A partir de meados da década de 1870 há um aumento na sua atividade como compositor, escrevendo um grande número de obras sacras, como o oratório Les beatitudes de 1879, e diversos poemas sinfônicos como Le chausseur maudit (1882) e Psyché (1888). No campo da música de câmera teve obras destacadas como o Quinteto para piano (1879), Prelúdio, Coral e Fuga para piano (1884), a Sonata para Violino (1886) e o Quarteto de Cordas (1889).
Como se pode notar pelas datas acima, a maior parte da atividade de Franck como compositor se deu na última década de sua vida e este é o caso da Sinfonia em Ré menor, a única obra de Franck no gênero, escrita em 1888, dois anos antes de seu falecimento.
Sua produção musical se caracteriza por um emocionalismo tipicamente romântico, contrabalançado por uma preocupação com as formas tradicionais. Além destes elementos, a Sinfonia em Ré menor mistura elementos da forma cíclica típicos da música alemã, com influências principalmente do compositor Franz Liszt (1811-1886).
Este, ao ouvir Six Pièces para órgão que Franck compôs em 1868, declarou que esta peça era digna de “um lugar ao lado das obras primas de Bach”. A obra de Liszt ecoa em vários momentos na Sinfonia em ré menor de Franck, principalmente na no uso de materiais melódicos recorrentes (forma cíclica) ou na forma híbrida, que une uma idéia dramática expressiva com música puramente instrumental, no espírito do poema sinfônico do qual Liszt foi um dos precursores.

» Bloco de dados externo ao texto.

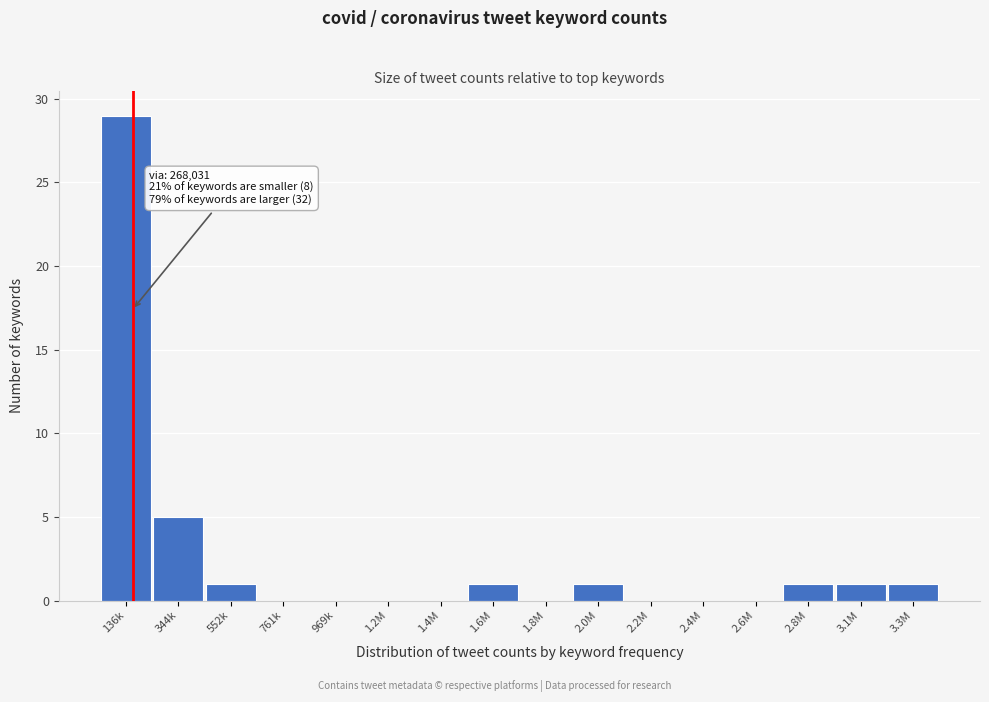

Reading right to left, transcribe all the data shown in this chart.

3.3M=1	3.1M=1	2.8M=1	2.6M=0	2.4M=0	2.2M=0	2.0M=1	1.8M=0	1.6M=1	1.4M=0	1.2M=0	969k=0	761k=0	552k=1	344k=5	136k=29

A Sinfonia em Ré Menor começa soturna, com instrumentos graves sustentados por acordes nas madeiras, revelando uma sonoridade próxima à do órgão, instrumento com o qual Franck tinha grande familiaridade. No início, Lento, há um motivo principal que se expande em diferentes tonalidades durante o movimento. Este muda seu caráter com a introdução do Allegro non troppo, onde aparecem outros dois temas.
O segundo movimento, Allegretto, começa com acordes em pizzicato para os instrumentos de corda, inclusive a harpa, e se destaca o tema apresentado pelo corne-inglês. Esta seção do andamento é encerrada por clarinete, trompa e a flauta, e os violinos anunciam o segundo tema. Na conclusão o corne-inglês e os vários instrumentos de sopro fazem ouvir reminiscências do primeiro motivo com a conclusão a cargo dos violinos.
O terceiro andamento, Finale: Allegro non troppo, contrasta com os anteriores, ao introduzir um clima mais alegre. O tema principal é apresentado por violoncelos e fagotes e, após o desenvolvimento, um novo tema aparece nos metais e é continuado pelas cordas. Depois disso, outro tema reaparece nos baixos, sendo por sua vez seguido pelo tema do corne-inglês no segundo andamento.
Depois do desenvolvimento do primeiro tema do andamento nos primeiros violinos há uma sugestão do tema do segundo andamento. A orquestra toda reexpõe o tema principal do andamento e segue-se um trecho final construído a partir de materiais já utilizados em trechos anteriores da sinfonia. O tema inicial da peça reaparece, mas agora, ao invés do tom lúgubre, é trabalhado de forma mais leve. O tema principal deste terceiro movimento retoma seu lugar e fecha a sinfonia.